Most physicians know that diet and exercise matter, we learn that even in medical school. But this concerned me, that there are still doctors out there who don't believe in a healthy lifestyle pattern and want their patients to depend heavily on drugs to be "healthy." Healthy on drugs? Is it me, or does that not sound ludicrous? I agree that medications are needed for various disease states, but healthy lifestyle changes should be the foundation of any disease state -- then, if medications are still needed, of course then that's appropriate.

I think the key here is that the patient should eat right and exercise so that she doesn't need a statin drug. Isn't that better for her overall health? If she eats right and exercises and genetically she still needs a statin drug, then so be it and I would agree with that management. But a healthy lifestyle should always be the foundation for any disease management plan between a patient and his/her doctor.

The recent New England Journal of Medicine study, published at the end of February 2013, says that diet is in fact extremely beneficial and that this patient's primary care doctor is wrong -- that diet in fact matters when it comes to heart health.

I am a firm believer that if we create a strong, healthy foundation with our lifestyle, we can age well and in a way that is much healthier. Of course we all age, and there may come a time when medications are required no matter how great our diet and exercise habits are, but shouldn't we all start with a strong foundation of healthy lifestyle first?

To me, it is ridiculous to give someone medications and say that they can just keep living the unhealthy lifestyle that got them there as long as they take the pill. It is unfortunate that we all may come across one disease state or another, but when we do, we should first make efforts in changing the unhealthy lifestyle habits that got us there. Then, when we have done that, if we still need some help with medications or supplements, then it is of course appropriate.

To say that a healthy diet and exercise lifestyle is unimportant is absolutely ludicrous when we as health care practitioners have the job of instituting health measures for our patients.
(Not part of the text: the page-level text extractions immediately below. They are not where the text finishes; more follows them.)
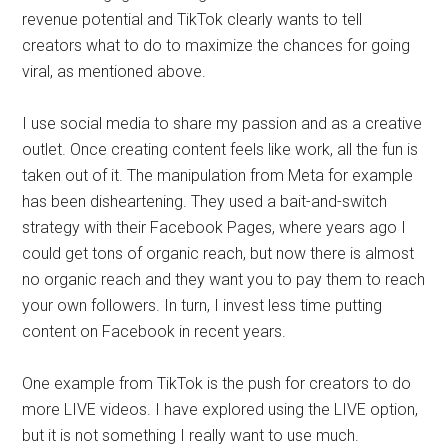
revenue potential and TikTok clearly wants to tell
creators what to do to maximize the chances for going
viral, as mentioned above.
I use social media to share my passion and as a creative
outlet. Once creating content feels like work, all the fun is
taken out of it. The manipulation from Meta for example
has been disheartening. They used a bait-and-switch
strategy with their Facebook Pages, where years ago I
could get tons of organic reach, but now there is almost
no organic reach and they want you to pay them to reach
your own followers. In turn, I invest less time putting
content on Facebook in recent years.
One example from TikTok is the push for creators to do
more LIVE videos. I have explored using the LIVE option,
but it is not something I really want to use much.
This patient's situation is interesting because now that she has incorporated these healthy lifestyle changes, her recent cholesterol and sugar tests are back to normal. When she was eating poorly and not exercising, she was having issues with both high cholesterol and high sugar. To say that her diet and exercise change made no difference is ridiculous -- clearly the labs favorably agree with the healthy glow and high energy she carries herself with now.

In my experience, if the healthy lifestyle is implemented, not only do the labs start to look great, but so does the patient. Usually, the patient has more energy, less pain, easier time with sleep, and glowing skin, just to name a few benefits.

If you are unsure what a Mediterranean diet is, I can give you some basic guidelines. But for those of you who are cooks and enjoy learning more about food, fortunately, the Internet these days is very helpful at giving you heart-healthy, Mediterranean-style recipes. Just use the key words "Mediterranean diet" and the recipe for the type of food you want to make.

In general, stay away from pre-made, processed versions of food; and the key types of foods found in the Mediterranean diet are nuts, olive oil, avocados, fresh vegetables and fruits, fish, and moderate levels of animal meats and wine. Because the studies are very favorable for plant-based diet as far as anti-inflammation goes as well, I tend to have my patients focus more on the fresh vegetables, nuts, legumes, and olive oil.

So for those patients who are amazing and making great strides in implementing a healthy lifestyle with an anti-inflammatory, Mediterranean-type diet as well as exercising regularly, if your primary care doctor tells you that's worthless, you make sure you point them to this study. Maybe this way, you'll have saved another patient in that doctor's practice for being yelled at for eating clean and exercising (ridiculous, I know).